[Task details] Word for word, set down every line of the entries below from the line with "karşılayacaktır. Dışarıda egzersiz" to the line with "gerekiyorsa kesinlikle tasma", including both, and no other line.
:: Input for this task
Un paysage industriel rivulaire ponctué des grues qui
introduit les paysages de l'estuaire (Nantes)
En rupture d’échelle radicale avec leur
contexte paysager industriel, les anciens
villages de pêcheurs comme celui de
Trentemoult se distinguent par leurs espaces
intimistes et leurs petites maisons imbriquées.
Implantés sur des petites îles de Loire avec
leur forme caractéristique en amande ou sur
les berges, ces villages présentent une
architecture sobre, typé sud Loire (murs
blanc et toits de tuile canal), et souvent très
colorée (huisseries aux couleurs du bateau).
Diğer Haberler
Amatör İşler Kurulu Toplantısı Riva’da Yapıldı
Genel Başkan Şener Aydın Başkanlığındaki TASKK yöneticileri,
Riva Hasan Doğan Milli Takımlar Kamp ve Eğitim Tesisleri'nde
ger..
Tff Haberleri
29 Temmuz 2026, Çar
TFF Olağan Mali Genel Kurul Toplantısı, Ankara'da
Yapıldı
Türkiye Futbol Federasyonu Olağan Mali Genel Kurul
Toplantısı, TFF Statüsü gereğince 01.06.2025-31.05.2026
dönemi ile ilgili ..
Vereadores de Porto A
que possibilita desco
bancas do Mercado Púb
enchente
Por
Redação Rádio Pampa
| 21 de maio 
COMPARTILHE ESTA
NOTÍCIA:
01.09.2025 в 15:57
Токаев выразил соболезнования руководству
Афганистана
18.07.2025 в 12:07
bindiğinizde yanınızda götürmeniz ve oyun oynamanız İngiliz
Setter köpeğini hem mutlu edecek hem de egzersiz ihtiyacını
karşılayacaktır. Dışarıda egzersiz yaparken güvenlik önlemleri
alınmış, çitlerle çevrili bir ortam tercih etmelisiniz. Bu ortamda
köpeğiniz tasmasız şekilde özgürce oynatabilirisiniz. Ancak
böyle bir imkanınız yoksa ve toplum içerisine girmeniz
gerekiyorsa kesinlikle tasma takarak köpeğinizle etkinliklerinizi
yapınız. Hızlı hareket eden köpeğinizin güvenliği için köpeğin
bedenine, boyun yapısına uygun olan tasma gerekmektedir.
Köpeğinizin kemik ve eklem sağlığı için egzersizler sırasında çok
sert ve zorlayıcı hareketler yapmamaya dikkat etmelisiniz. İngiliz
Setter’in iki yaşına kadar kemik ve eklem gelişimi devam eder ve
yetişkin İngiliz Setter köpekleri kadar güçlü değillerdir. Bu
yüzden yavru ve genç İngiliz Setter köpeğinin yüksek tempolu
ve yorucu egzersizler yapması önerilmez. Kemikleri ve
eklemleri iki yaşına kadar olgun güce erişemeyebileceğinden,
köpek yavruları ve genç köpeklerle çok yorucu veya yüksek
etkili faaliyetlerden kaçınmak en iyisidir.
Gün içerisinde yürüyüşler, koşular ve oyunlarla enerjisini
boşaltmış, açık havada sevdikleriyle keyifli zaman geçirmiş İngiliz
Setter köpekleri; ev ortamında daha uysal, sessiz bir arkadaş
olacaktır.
::::
[Result for this exercise]
karşılayacaktır. Dışarıda egzersiz yaparken güvenlik önlemleri
alınmış, çitlerle çevrili bir ortam tercih etmelisiniz. Bu ortamda
köpeğiniz tasmasız şekilde özgürce oynatabilirisiniz. Ancak
böyle bir imkanınız yoksa ve toplum içerisine girmeniz
gerekiyorsa kesinlikle tasma takarak köpeğinizle etkinliklerinizi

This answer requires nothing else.